The problem I have, being of Scottish ancestry, is not only that it’s impossible for me to chuck stuff out, it’s even more difficult for me not to stop and check out other people’s junk. It’s part of my DNA, a trait that I’ve inadvertently passed on to my son.
Last chuck-out day, we came across the complete set of the Mr Men books. You know, Mr Happy, Mr Strong, Mr Grumpy… We flicked through them, working out which ones best described us. My son’s pile included Mr Happy, Mr Cheerful, Mr Tickle and characters of that ilk. Mine, well I might keep that to myself. In essence though, what the Mr Men books do is present little ‘vignettes’ on traits that make up one’s personality.
So, what is personality? Well, it can actually be quite hard to clearly define. Technically, it’s the behavioural and mental characteristics or qualities, if you like, that are distinctive to an individual. Basically, we all have different character traits or behavioural propensities that would lead us to say we have a particular kind of personality. These are personal qualities that, in an informal sense, could be seen to make one socially popular. If we look to someone like ‘The Rock’ Dwayne Johnson, Princess Dianna or anyone who cracks it big time on Instagram we might say they have a big personality, but in reality to actually define what personality is can be something of an elusive construct.
Before I get too bogged down in psychological jargon I’d like to say right off the bat that our personality is sort of something we are born with, mostly set in stone from a fairly young age. That’s not to say it can’t vary or morph as we develop and get older, but as a rule, by the age of ten the framework of one’s personality is pretty much set. It’s that classic combo of genetics and environment, or ‘nature and nurture’, that shapes personality. Things like parenting style, social environment and siblings, just to name a few, all help shape the personality we end up having.
In the psychological arena the word personality is used to convey a sense of consistency or continuity about a person. It is this consistency over time that is looked at when assessing someone’s personality, i.e. consistency over time across similar situations. For example, an extrovert, an enigma, a Pollyanna, or even an axe murderer, will show consistencies in behaviour regardless of when or where they are. Further, the term personality helps indicate a sense that whatever the person is doing, thinking or feeling is originating from within them.
From this perspective you can see how looking at or trying to understand someone’s personality can help us to try and predict or understand their behaviour. This is the key if, for example, we are wanting to employ someone, choose a roommate or even a romantic partner. It’s worth stressing though that no two people will have the same personality; there might be similarities but ultimately they will be different, even for identical twins.

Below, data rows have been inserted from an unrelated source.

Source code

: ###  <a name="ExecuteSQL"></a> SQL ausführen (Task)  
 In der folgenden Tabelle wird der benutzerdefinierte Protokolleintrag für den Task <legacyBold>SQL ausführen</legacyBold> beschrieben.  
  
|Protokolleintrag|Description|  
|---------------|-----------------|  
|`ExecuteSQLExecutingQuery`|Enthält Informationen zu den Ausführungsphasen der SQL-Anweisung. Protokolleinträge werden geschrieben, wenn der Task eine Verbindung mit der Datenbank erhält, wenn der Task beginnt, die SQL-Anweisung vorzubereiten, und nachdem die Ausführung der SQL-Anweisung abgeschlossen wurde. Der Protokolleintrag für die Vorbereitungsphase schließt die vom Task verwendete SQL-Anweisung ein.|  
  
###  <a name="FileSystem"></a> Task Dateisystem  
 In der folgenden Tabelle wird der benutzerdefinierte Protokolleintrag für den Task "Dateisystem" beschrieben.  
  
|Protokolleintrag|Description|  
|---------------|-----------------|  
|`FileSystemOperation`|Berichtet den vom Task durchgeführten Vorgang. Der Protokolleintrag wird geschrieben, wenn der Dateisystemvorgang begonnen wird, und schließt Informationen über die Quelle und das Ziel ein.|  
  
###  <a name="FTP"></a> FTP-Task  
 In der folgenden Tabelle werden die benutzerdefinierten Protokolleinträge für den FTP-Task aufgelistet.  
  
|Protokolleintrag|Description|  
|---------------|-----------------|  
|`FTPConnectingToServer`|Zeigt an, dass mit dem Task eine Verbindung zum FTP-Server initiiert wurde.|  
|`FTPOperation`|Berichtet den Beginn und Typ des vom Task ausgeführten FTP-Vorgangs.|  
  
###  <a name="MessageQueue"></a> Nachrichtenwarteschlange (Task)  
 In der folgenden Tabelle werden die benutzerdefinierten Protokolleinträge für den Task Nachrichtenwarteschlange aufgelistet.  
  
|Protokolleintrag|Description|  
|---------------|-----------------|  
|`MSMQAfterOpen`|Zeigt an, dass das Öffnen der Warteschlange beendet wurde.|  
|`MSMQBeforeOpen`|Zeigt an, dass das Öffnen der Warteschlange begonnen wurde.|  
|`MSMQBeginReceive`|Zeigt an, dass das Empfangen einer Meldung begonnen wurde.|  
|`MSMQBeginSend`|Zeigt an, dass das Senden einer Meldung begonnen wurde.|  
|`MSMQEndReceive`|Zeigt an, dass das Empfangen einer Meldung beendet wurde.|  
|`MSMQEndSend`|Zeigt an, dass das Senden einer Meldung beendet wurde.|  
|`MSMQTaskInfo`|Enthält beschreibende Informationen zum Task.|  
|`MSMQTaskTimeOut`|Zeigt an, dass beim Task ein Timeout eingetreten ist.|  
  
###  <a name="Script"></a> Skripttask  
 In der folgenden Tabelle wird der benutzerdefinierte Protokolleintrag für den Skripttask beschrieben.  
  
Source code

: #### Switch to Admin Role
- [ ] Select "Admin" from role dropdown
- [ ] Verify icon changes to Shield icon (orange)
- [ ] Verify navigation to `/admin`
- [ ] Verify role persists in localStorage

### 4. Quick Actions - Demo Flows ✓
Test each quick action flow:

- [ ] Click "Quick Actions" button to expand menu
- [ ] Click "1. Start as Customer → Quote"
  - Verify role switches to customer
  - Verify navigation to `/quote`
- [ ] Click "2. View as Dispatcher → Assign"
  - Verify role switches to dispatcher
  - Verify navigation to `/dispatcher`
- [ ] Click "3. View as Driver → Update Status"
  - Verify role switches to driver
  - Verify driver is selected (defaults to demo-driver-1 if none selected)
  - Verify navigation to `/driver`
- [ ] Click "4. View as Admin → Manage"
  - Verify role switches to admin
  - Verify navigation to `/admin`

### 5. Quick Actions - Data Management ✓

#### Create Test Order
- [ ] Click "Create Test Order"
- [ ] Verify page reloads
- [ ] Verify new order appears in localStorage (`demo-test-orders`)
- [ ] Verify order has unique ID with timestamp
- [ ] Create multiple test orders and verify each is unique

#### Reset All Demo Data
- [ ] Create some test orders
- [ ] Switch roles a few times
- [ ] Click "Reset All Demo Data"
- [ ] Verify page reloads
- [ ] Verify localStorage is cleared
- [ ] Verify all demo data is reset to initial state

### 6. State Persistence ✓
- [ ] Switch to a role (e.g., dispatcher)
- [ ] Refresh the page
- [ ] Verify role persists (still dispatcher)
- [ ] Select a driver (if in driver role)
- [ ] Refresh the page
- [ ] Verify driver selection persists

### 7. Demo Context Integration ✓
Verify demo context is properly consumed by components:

What does this mean if someone is said to have a personality disorder? Does it mean their personality is better or worse than anyone else’s? Not necessarily. What it does mean is that their patterns of thinking and behaviour might possibly be seen to deviate from what is considered a cultural norm, ultimately leading to distress and impaired functioning of that individual – think Ivan Milat or Amy Winehouse.
The take-home message is that, despite there being some overarching concepts and consistent theories on what personality is or isn’t, it’s worth remembering that each person’s perspective on personality, including your own, will be different. Oh, and next time you meet someone for the first time, try and come up with a set of words that describe that person, Mr Men-style, then ask yourself, what are the chances that your words will apply in all situations? You might be surprised.